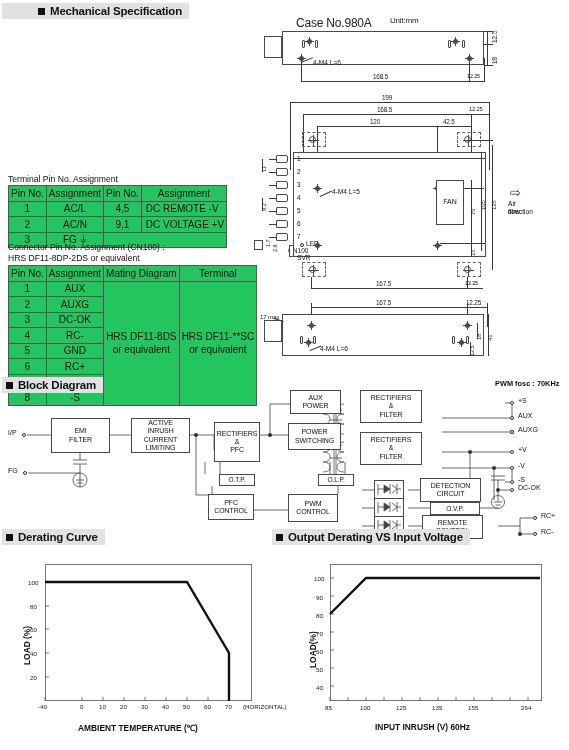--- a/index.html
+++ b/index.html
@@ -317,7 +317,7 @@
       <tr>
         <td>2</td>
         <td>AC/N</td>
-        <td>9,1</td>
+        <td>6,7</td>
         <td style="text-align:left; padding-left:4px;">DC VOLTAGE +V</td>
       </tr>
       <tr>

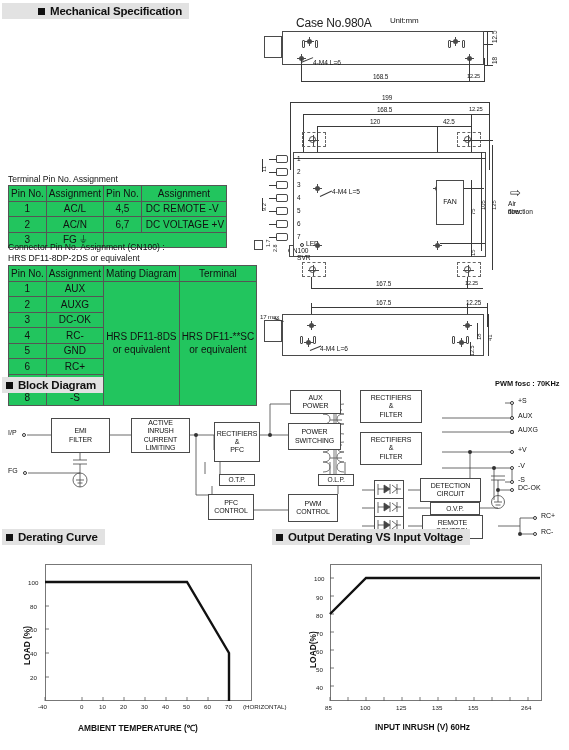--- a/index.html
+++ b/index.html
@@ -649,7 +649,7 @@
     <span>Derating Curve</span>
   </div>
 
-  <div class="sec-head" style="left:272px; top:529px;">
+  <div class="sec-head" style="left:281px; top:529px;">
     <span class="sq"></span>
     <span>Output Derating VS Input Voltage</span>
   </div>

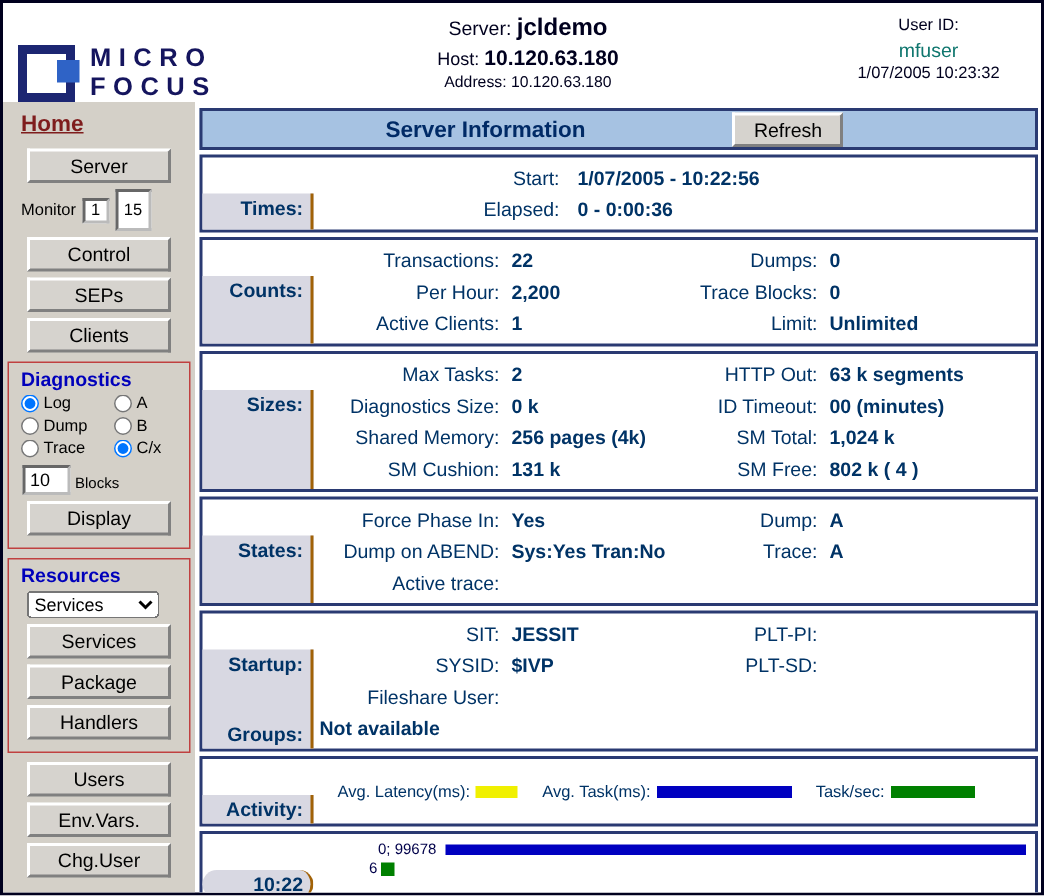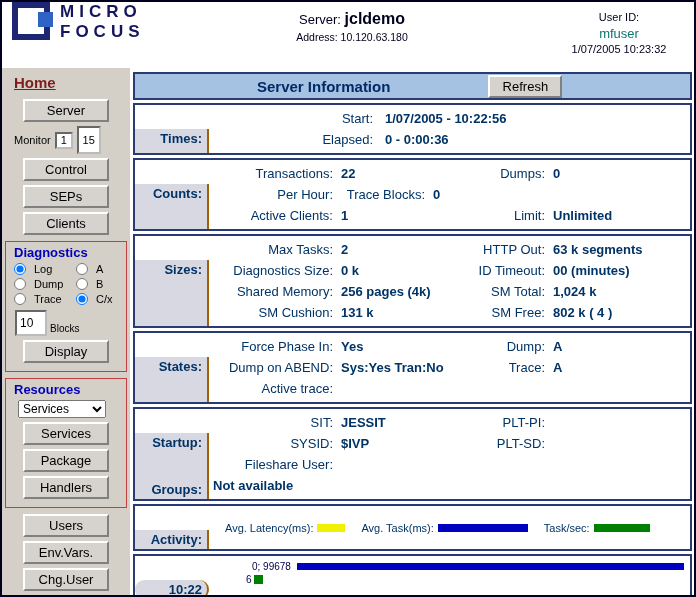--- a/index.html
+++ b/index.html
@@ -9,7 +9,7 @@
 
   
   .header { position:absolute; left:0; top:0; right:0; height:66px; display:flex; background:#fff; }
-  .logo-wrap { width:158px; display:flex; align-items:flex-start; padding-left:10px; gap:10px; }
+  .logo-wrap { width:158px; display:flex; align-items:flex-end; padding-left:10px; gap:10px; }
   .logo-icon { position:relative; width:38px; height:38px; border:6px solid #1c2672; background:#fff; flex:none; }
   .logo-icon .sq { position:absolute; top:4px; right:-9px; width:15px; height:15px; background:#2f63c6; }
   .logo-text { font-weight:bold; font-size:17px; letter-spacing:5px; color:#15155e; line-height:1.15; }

┄┄┄┄┄┄

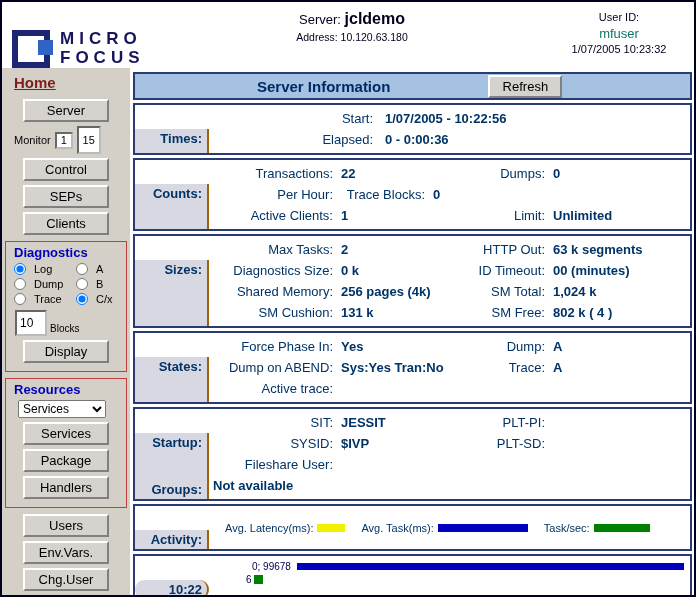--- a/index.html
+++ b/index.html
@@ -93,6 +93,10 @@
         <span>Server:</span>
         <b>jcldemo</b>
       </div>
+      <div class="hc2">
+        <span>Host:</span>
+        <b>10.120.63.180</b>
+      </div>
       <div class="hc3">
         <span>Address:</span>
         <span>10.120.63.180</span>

┄┄┄┄┄┄

> **Work required**:
Only one part of the material above is to be transcribed, namely the lines starting with the line that has "position:relative; width:38px; height:38px;" and going on through the line that has "font-weight:bold; font-size:17px; letter-spacing:5px;", exactly as they stand.

> **Result for this exercise**:
   .logo-icon { position:relative; width:38px; height:38px; border:6px solid #1c2672; background:#fff; flex:none; }
   .logo-icon .sq { position:absolute; top:4px; right:-9px; width:15px; height:15px; background:#2f63c6; }
   .logo-text { font-weight:bold; font-size:17px; letter-spacing:5px; color:#15155e; line-height:1.15; }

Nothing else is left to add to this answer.